Oyuncaklar aynı zamanda hayal gücünün ve yaratıcılığın araçlarıdır. Bir çocuk eski bir oyuncak arabasına bakarken, belki de yarının mühendisi olmayı hayal ediyor. Bir bebek evindeki detayları inceleyen çocuk, belki de gelecekte mimar olacak. Müzeler, bu hayallerin tohumlarının atıldığı yerlerdir.
Pratik Tavsiyeler
Müzeyi ziyaret etmeyi planlıyorsanız, birkaç pratik tavsiye:
- Zaman Ayırın: Müze küçük görünse de, her oyuncağın hikayesini okuyup incelemek isterseniz yaklaşık 1-2 saat ayırın.
- Cumartesi Programı: Cumartesi günleri Karagöz gösterilerini kaçırmayın. Bu gösteri, özellikle 5-12 yaş arası çocuklar için harika bir deneyim.
- Kafeterya Molası: Müzenin kafeteryasında Bruegel’in tablosunun önünde oturup kahve içmek, gezinin keyifli bir tamamlayıcısı.
- Kemeraltı Gezisi: Müze ziyaretinizi Kemeraltı Çarşısı’nı gezmeyle birleştirebilirsiniz. İki mekan da çok yakın.
- Fotoğraf Çekim: Bahçedeki çizgi film karakterleriyle fotoğraf çektirmeyi unutmayın, özellikle çocuklar bayılıyor.
Ümran Baradan Oyun ve Oyuncak Müzesi, İzmir’de mutlaka görülmesi gereken kültürel mekanlardan biridir. Sadece çocuklar için değil, içindeki çocuğu kaybetmemiş tüm yetişkinler için de keyifli ve nostaljik bir deneyim sunuyor.
Bu müze, oyuncakların sessiz dilinden dünya tarihini anlatıyor. Her oyuncak, bir dönemin teknolojisini, kültürünü, hayallerini ve gerçeklerini yansıtıyor. 1800’lerin ahşap atından 1960’ların uzay roketine, bebek evlerinden teneke arabalarına, her eser bir hikaye anlatıyor.
Ümran Baradan’ın cömert bağışı ve Sunay Akın’ın vizyonu sayesinde hayata geçen bu müze, İzmir’in kültürel zenginliğine önemli bir değer katıyor. Ücretsiz olması da her kesimden insanın bu değerli koleksiyona erişmesini mümkün kılıyor.
Eğer İzmir’e gelirseniz, mutlaka Konak’taki bu büyülü mekana uğrayın. Çocukluğunuza bir yolculuk yapın, eskiyi yad edin, geleceğe ilham alın. Çünkü oyuncaklar, sadece geçmişin kalıntıları değil, geleceğin hayallerinin de tohumlarıdır.

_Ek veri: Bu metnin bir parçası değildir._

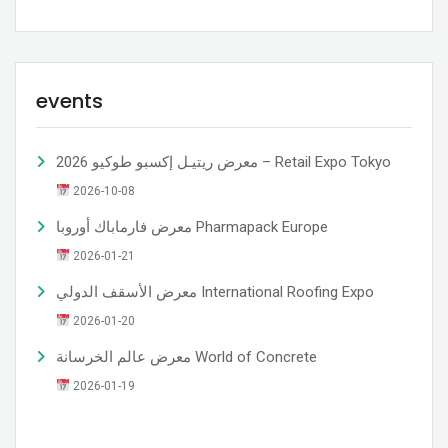
events
معرض ريتيـل إكسبو طوكيو 2026 – Retail Expo Tokyo
2026-10-08
معرض فارماباك أوروبا Pharmapack Europe
2026-01-21
معرض الأسقف الدولي International Roofing Expo
2026-01-20
معرض عالم الخرسانة World of Concrete
2026-01-19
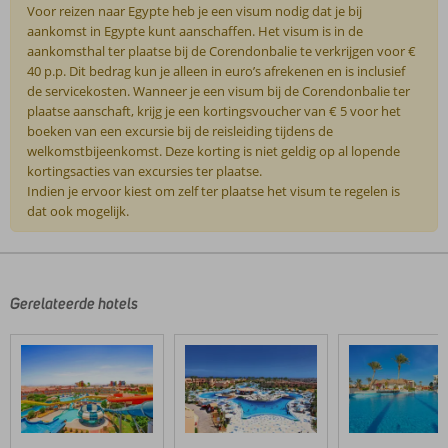
Voor reizen naar Egypte heb je een visum nodig dat je bij
aankomst in Egypte kunt aanschaffen. Het visum is in de
aankomsthal ter plaatse bij de Corendonbalie te verkrijgen voor €
40 p.p. Dit bedrag kun je alleen in euro’s afrekenen en is inclusief
de servicekosten. Wanneer je een visum bij de Corendonbalie ter
plaatse aanschaft, krijg je een kortingsvoucher van € 5 voor het
boeken van een excursie bij de reisleiding tijdens de
welkomstbijeenkomst. Deze korting is niet geldig op al lopende
kortingsacties van excursies ter plaatse.
Indien je ervoor kiest om zelf ter plaatse het visum te regelen is
dat ook mogelijk.
De
beoordelingen
zijn
door
Gerelateerde hotels
onze
klanten
geschreven
na
hun
verblijf
in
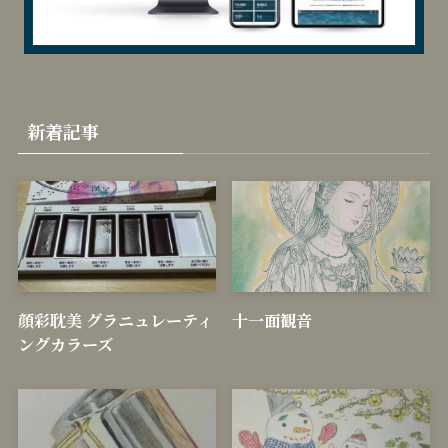
新着記事
顔彩耽美 グラニュレーティ
十一面観音
ングカラーズ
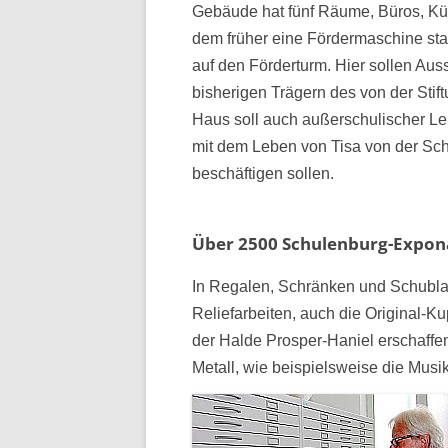
Gebäude hat fünf Räume, Büros, Kü
dem früher eine Fördermaschine st
auf den Förderturm. Hier sollen Aus
bisherigen Trägern des von der Stif
Haus soll auch außerschulischer Le
mit dem Leben von Tisa von der S
beschäftigen sollen.
Über 2500 Schulenburg-Expon
In Regalen, Schränken und Schubla
Reliefarbeiten, auch die Original-K
der Halde Prosper-Haniel erschaffe
Metall, wie beispielsweise die Musika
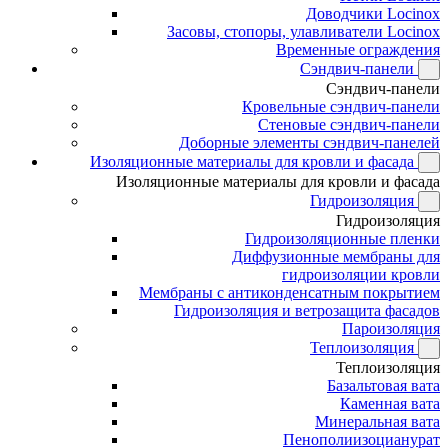
Доводчики Locinox
Засовы, стопоры, улавливатели Locinox
Временные ограждения
Сэндвич-панели
Сэндвич-панели
Кровельные сэндвич-панели
Стеновые сэндвич-панели
Доборные элементы сэндвич-панелей
Изоляционные материалы для кровли и фасада
Изоляционные материалы для кровли и фасада
Гидроизоляция
Гидроизоляция
Гидроизоляционные пленки
Диффузионные мембраны для
гидроизоляции кровли
Мембраны с антиконденсатным покрытием
Гидроизоляция и ветрозащита фасадов
Пароизоляция
Теплоизоляция
Теплоизоляция
Базальтовая вата
Каменная вата
Минеральная вата
Пенополиизоцианурат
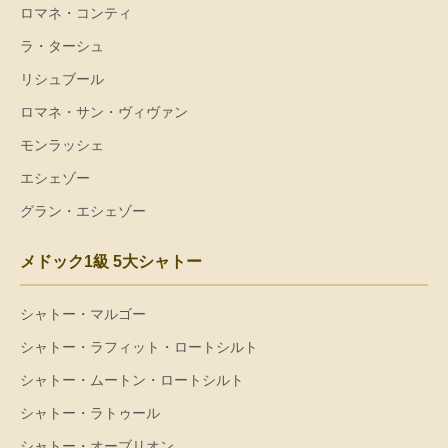
ロマネ・コンティ
ラ・ターシュ
リシュブール
ロマネ・サン・ヴィヴァン
モンラッシェ
エシェゾー
グラン・エシェゾー
メドック1級 5大シャトー
シャトー・マルゴー
シャトー・ラフィット・ロートシルト
シャトー・ムートン・ロートシルト
シャトー・ラトゥール
シャトー・オーブリオン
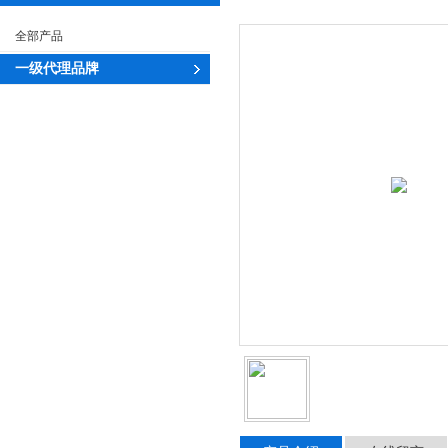
全部产品
一级代理品牌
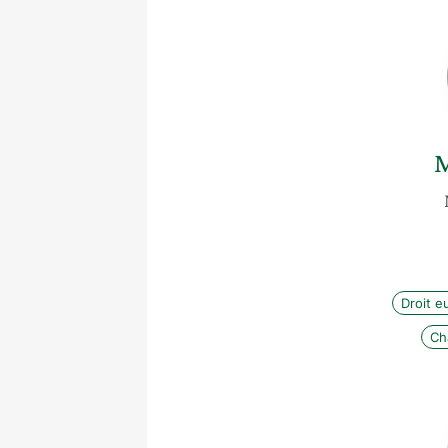
M
Droit e
Ch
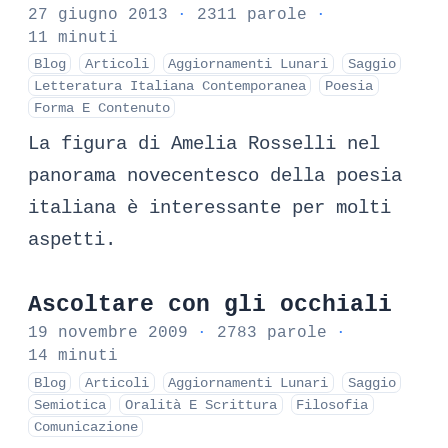
27 giugno 2013
·
2311 parole
·
11 minuti
Blog
Articoli
Aggiornamenti Lunari
Saggio
Letteratura Italiana Contemporanea
Poesia
Forma E Contenuto
La figura di Amelia Rosselli nel
panorama novecentesco della poesia
italiana è interessante per molti
aspetti.
Ascoltare con gli occhiali
19 novembre 2009
·
2783 parole
·
14 minuti
Blog
Articoli
Aggiornamenti Lunari
Saggio
Semiotica
Oralità E Scrittura
Filosofia
Comunicazione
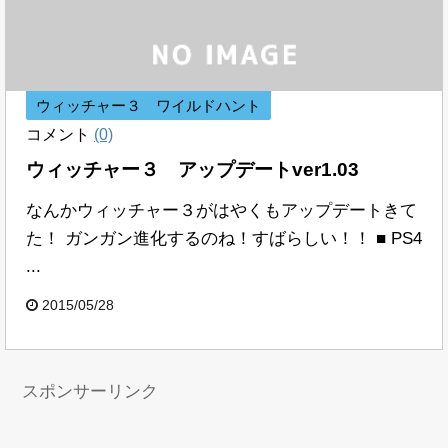
ウィッチャー３ ワイルドハント
コメント
(0)
ウィッチャー３ アップデートver1.03
なんかウィッチャー３がはやくもアップデートきて
た！ ガンガン進化するのね！すばらしい！！ ■ PS4
...
2015/05/28
スポンサーリンク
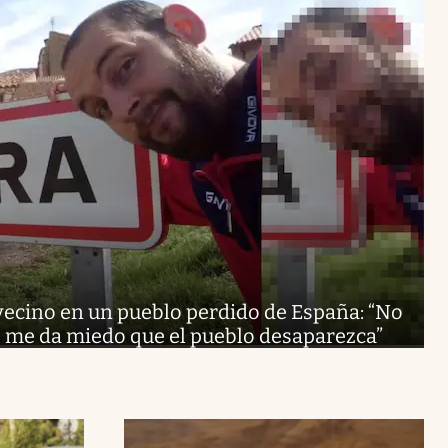
vecino en un pueblo perdido de España: “No
, me da miedo que el pueblo desaparezca”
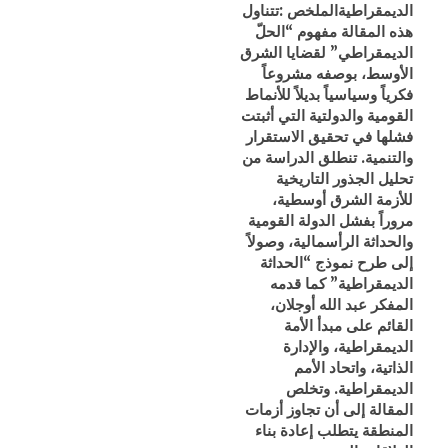
الديمقراطيةالملخص :تتناول
هذه المقالة مفهوم “الحلّ
الديمقراطي” لقضايا الشرق
الأوسط، بوصفه مشروعاً
فكرياً وسياسياً بديلاً للأنماط
القومية والدولتية التي أثبتت
فشلها في تحقيق الاستقرار
والتنمية. تنطلق الدراسة من
تحليل الجذور التاريخية
للأزمة الشرق أوسطية،
مروراً بفشل الدولة القومية
والحداثة الرأسمالية، وصولاً
إلى طرح نموذج “الحداثة
الديمقراطية” كما قدمه
المفكر عبد الله أوجلان،
القائم على مبدأ الأمة
الديمقراطية، والإدارة
الذاتية، واتحاد الأمم
الديمقراطية. وتخلص
المقالة إلى أن تجاوز أزمات
المنطقة يتطلب إعادة بناء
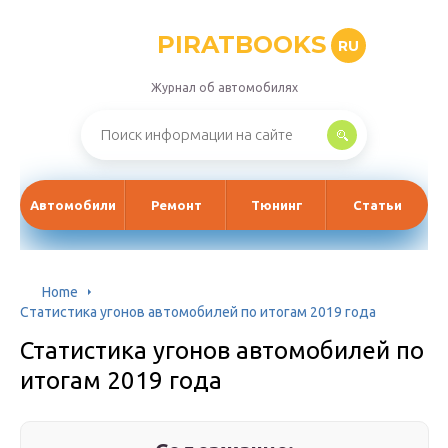
PIRATBOOKS
RU
Журнал об автомобилях
Автомобили
Ремонт
Тюнинг
Статьи
Home
Статистика угонов автомобилей по итогам 2019 года
Статистика угонов автомобилей по
итогам 2019 года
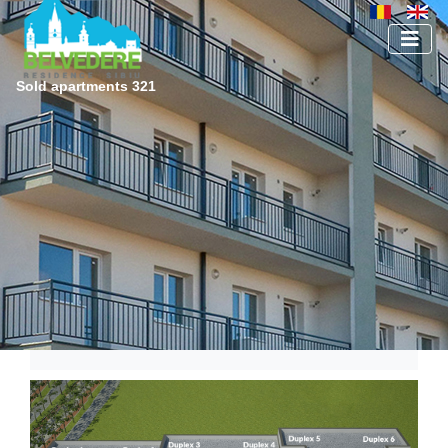
Sold apartments 321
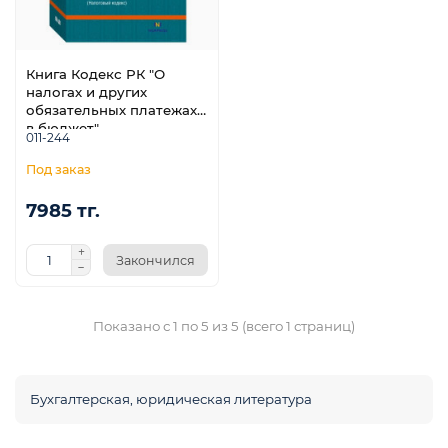
Книга Кодекс РК "О
налогах и других
обязательных платежах
в бюджет"
011-244
е
7985 тг.
Закончился
Показано с 1 по 5 из 5 (всего 1 страниц)
Бухгалтерская, юридическая литература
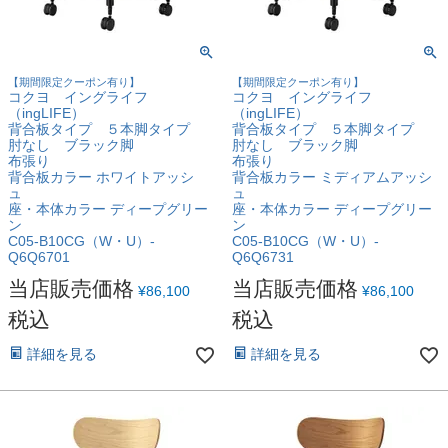
【期間限定クーポン有り】
【期間限定クーポン有り】
コクヨ イングライフ
コクヨ イングライフ
（ingLIFE）
（ingLIFE）
背合板タイプ ５本脚タイプ
背合板タイプ ５本脚タイプ
肘なし ブラック脚
肘なし ブラック脚
布張り
布張り
背合板カラー ホワイトアッシ
背合板カラー ミディアムアッシ
ュ
ュ
座・本体カラー ディープグリー
座・本体カラー ディープグリー
ン
ン
C05-B10CG（W・U）-
C05-B10CG（W・U）-
Q6Q6701
Q6Q6731
当店販売価格
当店販売価格
¥
86,100
¥
86,100
税込
税込
詳細を見る
詳細を見る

Ümran Baradan Oyun ve Oyuncak Müzesi’nin kapısından girdiğinizde, zamanda bir yolculuğa çıkacaksınız. Bu yolculuk, sizi çocukluğunuza götürecek, gülümsetecek, belki de gözlerinizi nemlendirecek. Ve çıktığınızda, oyuncakların sadece eşya olmadığını, aslında hayallerin, anıların ve kültürün taşıyıcıları olduğunu bir kez daha anlayacaksınız.
İzmir’in kalbinde, Konak’ta sizi bekleyen bu büyülü dünyaya hoş geldiniz!